→ **To do**: Duplicate the lines below, starting with the line that contains "datenschutz@hfg-offenbach.de" and continuing through the line that contains "Dr. Jochen Krimm".

^^^^^^^^^^^^^^^^

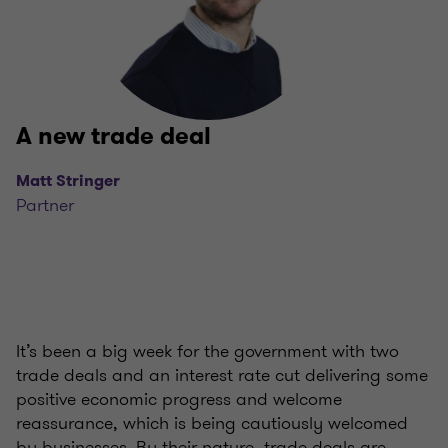
A new trade deal
Matt Stringer
Partner
It’s been a big week for the government with two
trade deals and an interest rate cut delivering some
positive economic progress and welcome
reassurance, which is being cautiously welcomed
by businesses. By their nature, trade deals are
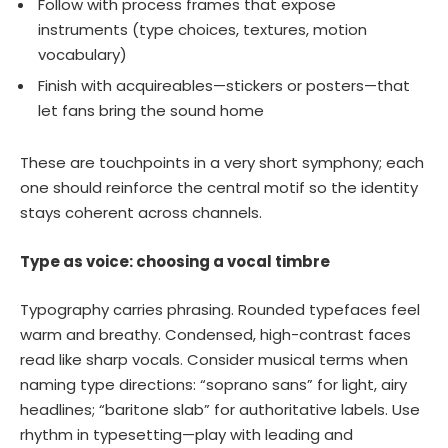
Follow with process frames that expose
instruments (type choices, textures, motion
vocabulary)
Finish with acquireables—stickers or posters—that
let fans bring the sound home
These are touchpoints in a very short symphony; each
one should reinforce the central motif so the identity
stays coherent across channels.
Type as voice: choosing a vocal timbre
Typography carries phrasing. Rounded typefaces feel
warm and breathy. Condensed, high-contrast faces
read like sharp vocals. Consider musical terms when
naming type directions: “soprano sans” for light, airy
headlines; “baritone slab” for authoritative labels. Use
rhythm in typesetting—play with leading and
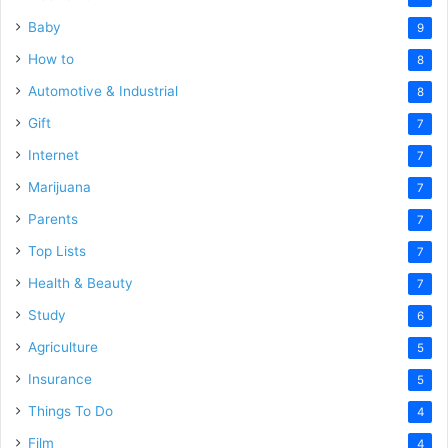
Baby
9
How to
8
Automotive & Industrial
8
Gift
7
Internet
7
Marijuana
7
Parents
7
Top Lists
7
Health & Beauty
7
Study
6
Agriculture
5
Insurance
5
Things To Do
4
Film
4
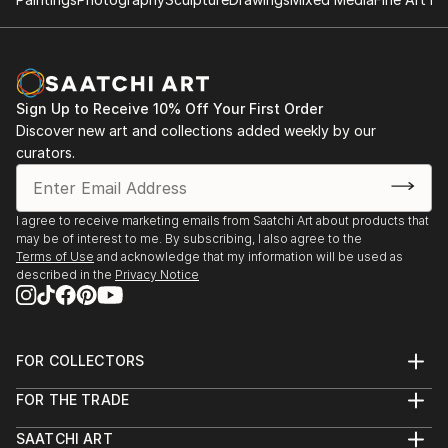
Sign Up to Receive 10% Off Your First Order
Discover new art and collections added weekly by our
curators.
I agree to receive marketing emails from Saatchi Art about products that
may be of interest to me. By subscribing, I also agree to the
Terms of Use
and acknowledge that my information will be used as
described in the
Privacy Notice
FOR COLLECTORS
Art Advisory
FOR THE TRADE
Help Center
About
Returns
SAATCHI ART
Trade Program
Commissions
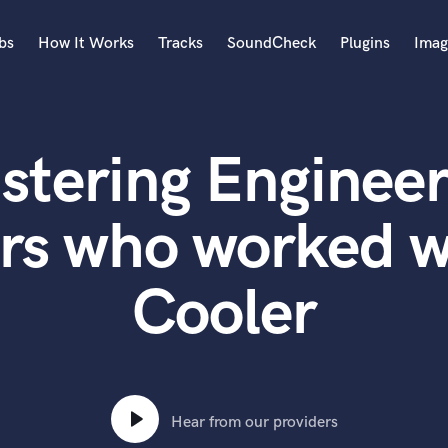
bs
How It Works
Tracks
SoundCheck
Plugins
Imag
A
Accordion
stering Engineer
Acoustic Guitar
B
Bagpipe
rs who worked 
Banjo
Bass Electric
Cooler
Bass Fretless
Bassoon
Bass Upright
Beat Makers
ners
Boom Operator
C
Hear from our providers
Cello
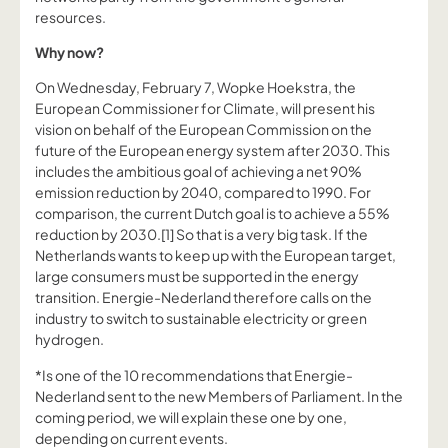
resources.
Why now?
On Wednesday, February 7, Wopke Hoekstra, the
European Commissioner for Climate, will present his
vision on behalf of the European Commission on the
future of the European energy system after 2030. This
includes the ambitious goal of achieving a net 90%
emission reduction by 2040, compared to 1990. For
comparison, the current Dutch goal is to achieve a 55%
reduction by 2030.[1] So that is a very big task. If the
Netherlands wants to keep up with the European target,
large consumers must be supported in the energy
transition. Energie-Nederland therefore calls on the
industry to switch to sustainable electricity or green
hydrogen.
*Is one of the 10 recommendations that Energie-
Nederland sent to the new Members of Parliament. In the
coming period, we will explain these one by one,
depending on current events.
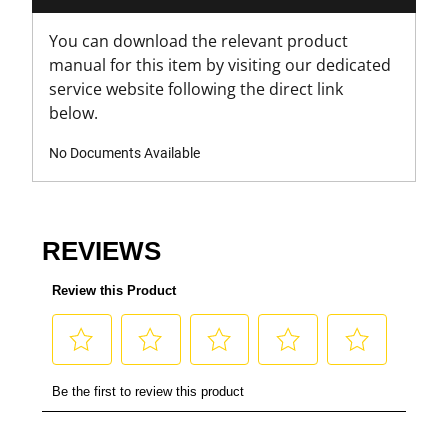
You can download the relevant product
manual for this item by visiting our dedicated
service website following the direct link
below.
No Documents Available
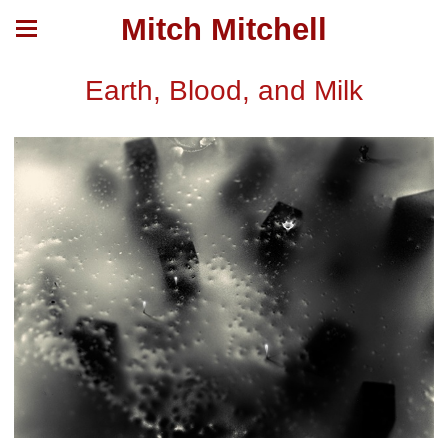
Mitch Mitchell
Earth, Blood, and Milk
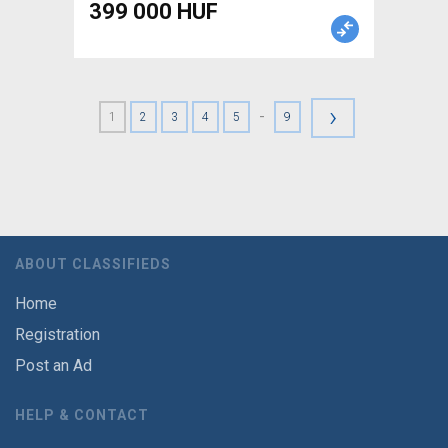
399 000 HUF
›
-
1
2
3
4
5
9
ABOUT CLASSIFIEDS
Home
Registration
Post an Ad
HELP & CONTACT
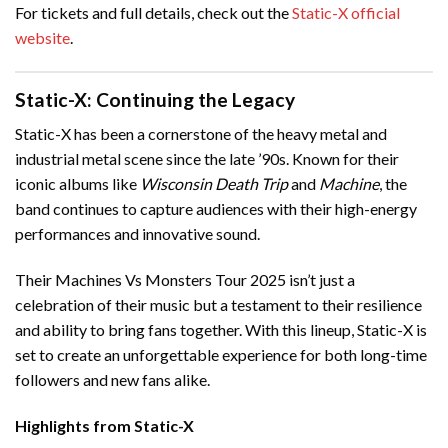
For tickets and full details, check out the
Static-X official
website
.
Static-X: Continuing the Legacy
Static-X has been a cornerstone of the heavy metal and
industrial metal scene since the late ’90s. Known for their
iconic albums like
Wisconsin Death Trip
and
Machine
, the
band continues to capture audiences with their high-energy
performances and innovative sound.
Their Machines Vs Monsters Tour 2025 isn’t just a
celebration of their music but a testament to their resilience
and ability to bring fans together. With this lineup, Static-X is
set to create an unforgettable experience for both long-time
followers and new fans alike.
Highlights from Static-X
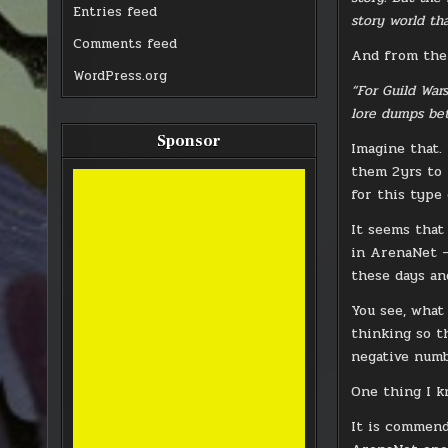
Entries feed
story world th
Comments feed
And from the 
WordPress.org
“For Guild War
lore dumps bet
Sponsor
Imagine that.
them 2yrs to 
for this type
It seems that
in ArenaNet —
these days an
You see, what
thinking so t
negative numb
One thing I k
It is commend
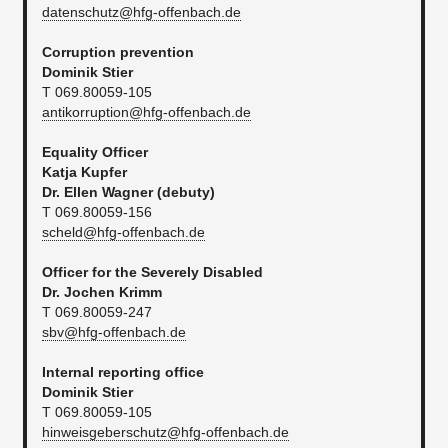
datenschutz@hfg-offenbach.de
Corruption prevention
Dominik Stier
T 069.80059-105
antikorruption@hfg-offenbach.de
Equality Officer
Katja Kupfer
Dr. Ellen Wagner (debuty)
T 069.80059-156
scheld@hfg-offenbach.de
Officer for the Severely Disabled
Dr. Jochen Krimm
T 069.80059-247​
sbv@hfg-offenbach.de
Internal reporting office
Dominik Stier
T 069.80059-105
hinweisgeberschutz@hfg-offenbach.de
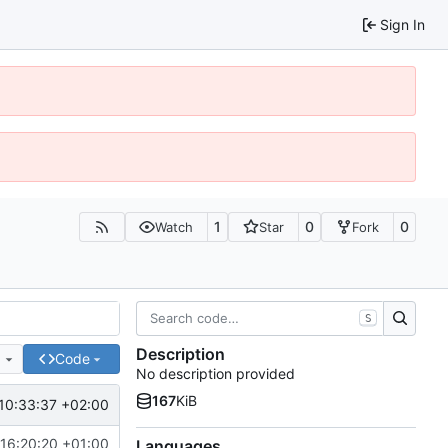
Sign In
1
0
0
Watch
Star
Fork
S
Description
e
Code
No description provided
167
KiB
10:33:37 +02:00
16:20:20 +01:00
Languages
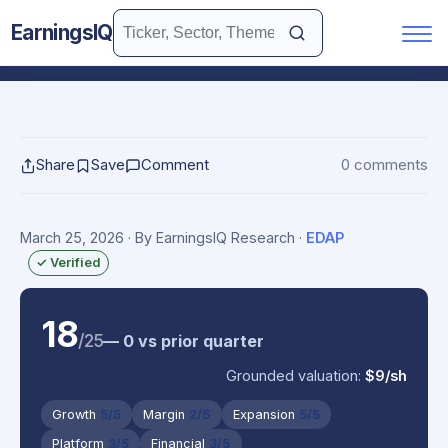
EarningsIQ
Share
Save
Comment
0 comments
March 25, 2026
· By EarningsIQ Research
·
EDAP
✓ Verified
18
/25
— 0 vs prior quarter
Grounded valuation:
$9/sh
Growth
5/5
Margin
2/5
Expansion
5/5
Platform
3/5
Financial
3/5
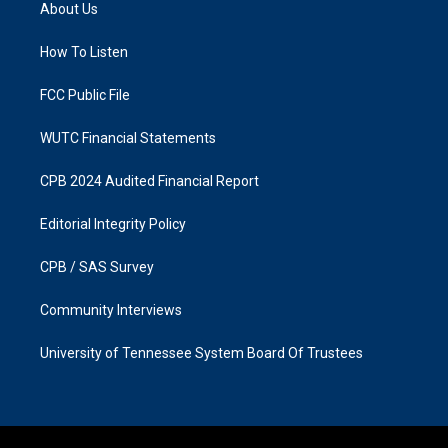
a
b
About Us
g
o
r
o
a
k
How To Listen
m
FCC Public File
WUTC Financial Statements
CPB 2024 Audited Financial Report
Editorial Integrity Policy
CPB / SAS Survey
Community Interviews
University of Tennessee System Board Of Trustees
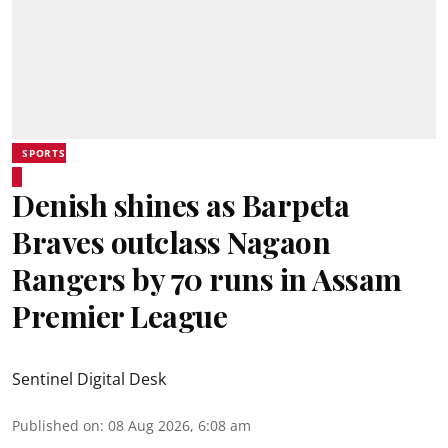
SPORTS
Denish shines as Barpeta
Braves outclass Nagaon
Rangers by 70 runs in Assam
Premier League
Sentinel Digital Desk
Published on
:
08 Aug 2026, 6:08 am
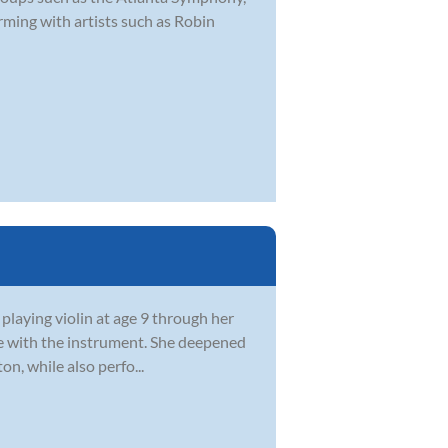
ming with artists such as Robin
 playing violin at age 9 through her
ve with the instrument. She deepened
n, while also perfo...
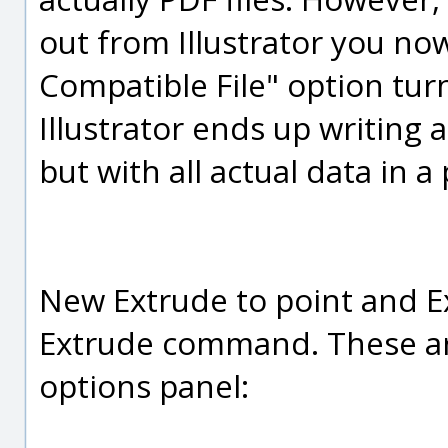
out from Illustrator you no
Compatible File" option turn
Illustrator ends up writing a
but with all actual data in a
New Extrude to point and E
Extrude command. These ar
options panel:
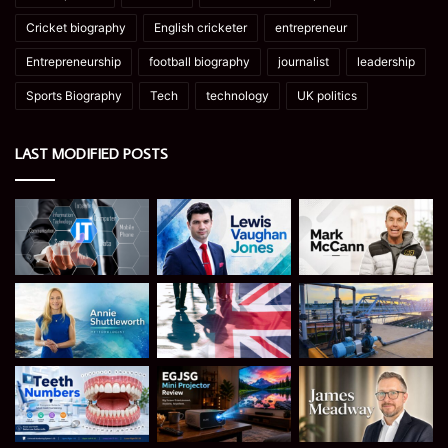
Cricket biography
English cricketer
entrepreneur
Entrepreneurship
football biography
journalist
leadership
Sports Biography
Tech
technology
UK politics
LAST MODIFIED POSTS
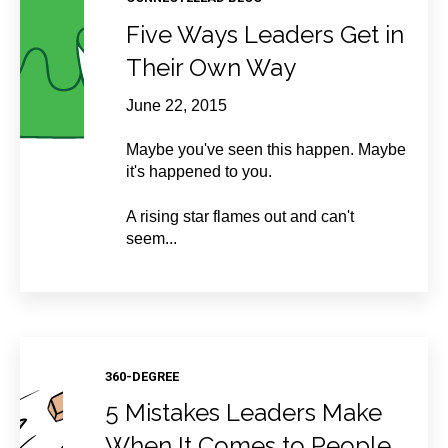
Five Ways Leaders Get in
Their Own Way
June 22, 2015
Maybe you've seen this happen. Maybe
it's happened to you.
A rising star flames out and can't
seem...
360-DEGREE
5 Mistakes Leaders Make
When It Comes to People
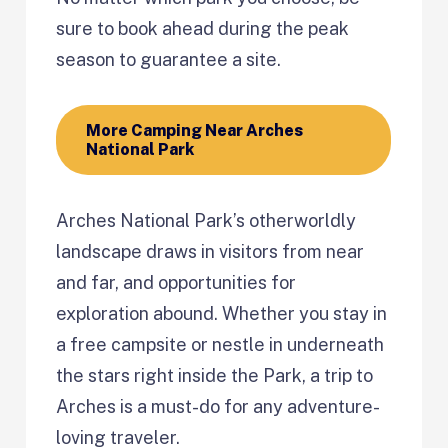
sure to book ahead during the peak
season to guarantee a site.
More Camping Near Arches
National Park
Arches National Park’s otherworldly
landscape draws in visitors from near
and far, and opportunities for
exploration abound. Whether you stay in
a free campsite or nestle in underneath
the stars right inside the Park, a trip to
Arches is a must-do for any adventure-
loving traveler.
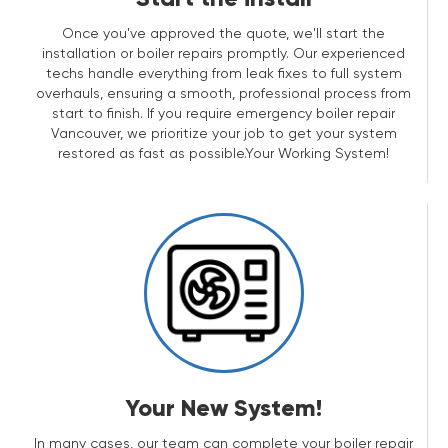
Once you've approved the quote, we'll start the
installation or boiler repairs promptly. Our experienced
techs handle everything from leak fixes to full system
overhauls, ensuring a smooth, professional process from
start to finish. If you require emergency boiler repair
Vancouver, we prioritize your job to get your system
restored as fast as possible.Your Working System!
Your New System!
In many cases, our team can complete your boiler repair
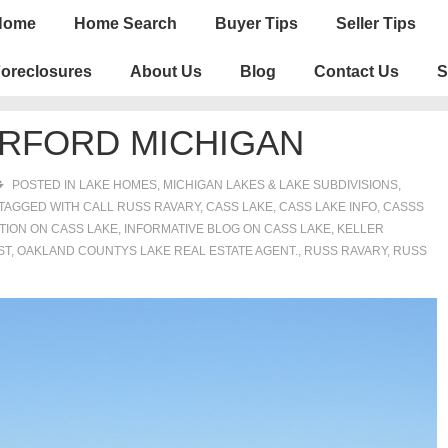
n
Home
Home Search
Buyer Tips
Seller Tips
igation
oreclosures
About Us
Blog
Contact Us
S
ERFORD MICHIGAN
POSTED IN
LAKE HOMES, MICHIGAN LAKES & LAKE SUBDIVISIONS
,
TAGGED WITH
CALL RUSS RAVARY
,
CASS LAKE
,
CASS LAKE INFO
,
CASSS
TION ON CASS LAKE
,
INFORMATIVE BLOG ON CASS LAKE
,
KELLER
ST
,
OAKLAND COUNTYS LAKE REAL ESTATE AGENT.
,
RUSS RAVARY
,
RUSS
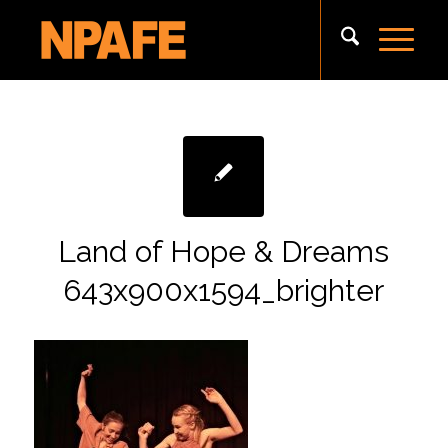
Land of Hope & Dreams
643x900x1594_brighter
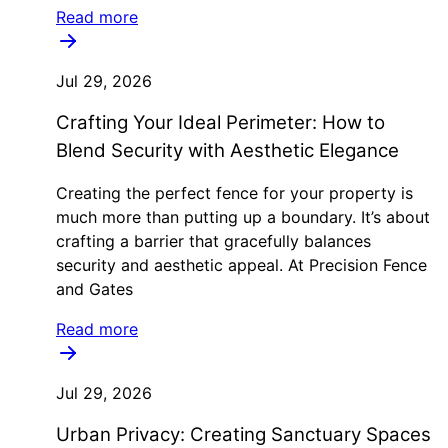
Read more
Jul 29, 2026
Crafting Your Ideal Perimeter: How to
Blend Security with Aesthetic Elegance
Creating the perfect fence for your property is
much more than putting up a boundary. It’s about
crafting a barrier that gracefully balances
security and aesthetic appeal. At Precision Fence
and Gates
Read more
Jul 29, 2026
Urban Privacy: Creating Sanctuary Spaces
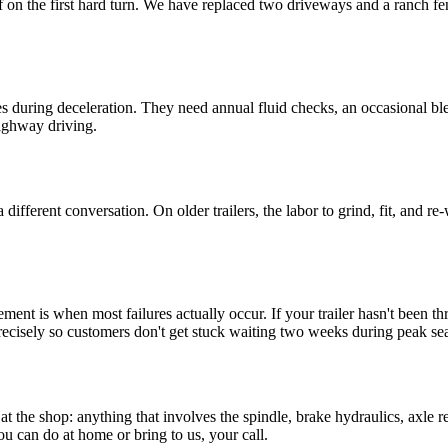
ff on the first hard turn. We have replaced two driveways and a ranch fe
kes during deceleration. They need annual fluid checks, an occasional b
highway driving.
 different conversation. On older trailers, the labor to grind, fit, and 
nt is when most failures actually occur. If your trailer hasn't been throu
ecisely so customers don't get stuck waiting two weeks during peak se
the shop: anything that involves the spindle, brake hydraulics, axle r
ou can do at home or bring to us, your call.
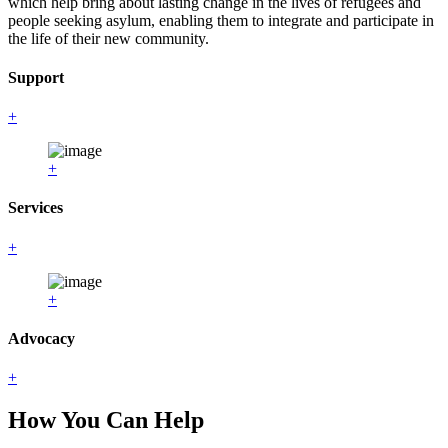
which help bring about lasting change in the lives of refugees and
people seeking asylum, enabling them to integrate and participate in
the life of their new community.
Support
+
+
Services
+
+
Advocacy
+
How You Can Help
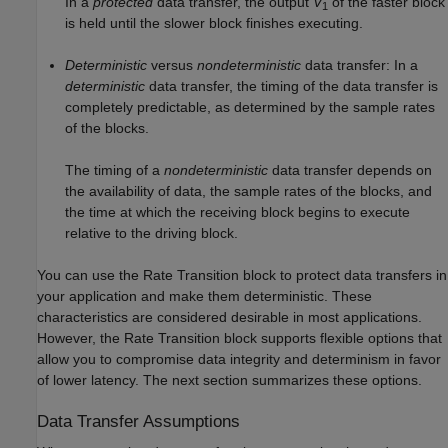
In a
protected
data transfer, the output
V
of the faster block
1
is held until the slower block finishes executing.
Deterministic
versus
nondeterministic
data transfer: In a
deterministic
data transfer, the timing of the data transfer is
completely predictable, as determined by the sample rates
of the blocks.
The timing of a
nondeterministic
data transfer depends on
the availability of data, the sample rates of the blocks, and
the time at which the receiving block begins to execute
relative to the driving block.
You can use the Rate Transition block to protect data transfers in
your application and make them deterministic. These
characteristics are considered desirable in most applications.
However, the Rate Transition block supports flexible options that
allow you to compromise data integrity and determinism in favor
of lower latency. The next section summarizes these options.
Data Transfer Assumptions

^^^^^^^^^^^^^^^^

→ **Response to this task**:
datenschutz@hfg-offenbach.de
Corruption prevention
Dominik Stier
T 069.80059-105
antikorruption@hfg-offenbach.de
Equality Officer
Katja Kupfer
Dr. Ellen Wagner (debuty)
T 069.80059-156
scheld@hfg-offenbach.de
Officer for the Severely Disabled
Dr. Jochen Krimm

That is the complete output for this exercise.